◆ Source information:
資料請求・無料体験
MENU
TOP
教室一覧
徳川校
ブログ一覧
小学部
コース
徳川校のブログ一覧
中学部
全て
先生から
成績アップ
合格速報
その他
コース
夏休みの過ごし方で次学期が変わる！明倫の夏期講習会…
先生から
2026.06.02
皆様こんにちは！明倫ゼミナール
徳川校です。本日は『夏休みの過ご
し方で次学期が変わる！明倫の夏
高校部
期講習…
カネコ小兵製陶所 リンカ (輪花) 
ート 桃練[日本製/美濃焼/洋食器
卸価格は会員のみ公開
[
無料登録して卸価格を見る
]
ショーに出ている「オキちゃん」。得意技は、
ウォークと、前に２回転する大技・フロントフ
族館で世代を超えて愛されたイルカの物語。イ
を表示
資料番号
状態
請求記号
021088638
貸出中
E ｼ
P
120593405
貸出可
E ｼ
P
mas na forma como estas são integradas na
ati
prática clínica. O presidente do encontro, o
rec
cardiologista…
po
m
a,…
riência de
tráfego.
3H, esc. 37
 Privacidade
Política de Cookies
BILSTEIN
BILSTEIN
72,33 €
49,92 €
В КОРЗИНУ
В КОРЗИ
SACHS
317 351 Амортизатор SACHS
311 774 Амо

◆ To do:
Put every line of text in the data above into a JSON list of strings, one string per line, with blank lines skipped.

◆ Response to the task:
[
  "資料請求・無料体験",
  "MENU",
  "TOP",
  "教室一覧",
  "徳川校",
  "ブログ一覧",
  "小学部",
  "コース",
  "徳川校のブログ一覧",
  "中学部",
  "全て",
  "先生から",
  "成績アップ",
  "合格速報",
  "その他",
  "コース",
  "夏休みの過ごし方で次学期が変わる！明倫の夏期講習会…",
  "先生から",
  "2026.06.02",
  "皆様こんにちは！明倫ゼミナール",
  "徳川校です。本日は『夏休みの過ご",
  "し方で次学期が変わる！明倫の夏",
  "高校部",
  "期講習…",
  "カネコ小兵製陶所 リンカ (輪花) ",
  "ート 桃練[日本製/美濃焼/洋食器",
  "卸価格は会員のみ公開",
  "[",
  "無料登録して卸価格を見る",
  "]",
  "ショーに出ている「オキちゃん」。得意技は、",
  "ウォークと、前に２回転する大技・フロントフ",
  "族館で世代を超えて愛されたイルカの物語。イ",
  "を表示",
  "資料番号",
  "状態",
  "請求記号",
  "021088638",
  "貸出中",
  "E ｼ",
  "P",
  "120593405",
  "貸出可",
  "E ｼ",
  "P",
  "mas na forma como estas são integradas na",
  "ati",
  "prática clínica. O presidente do encontro, o",
  "rec",
  "cardiologista…",
  "po",
  "m",
  "a,…",
  "riência de",
  "tráfego.",
  "3H, esc. 37",
  " Privacidade",
  "Política de Cookies",
  "BILSTEIN",
  "BILSTEIN",
  "72,33 €",
  "49,92 €",
  "В КОРЗИНУ",
  "В КОРЗИ",
  "SACHS",
  "317 351 Амортизатор SACHS",
  "311 774 Амо"
]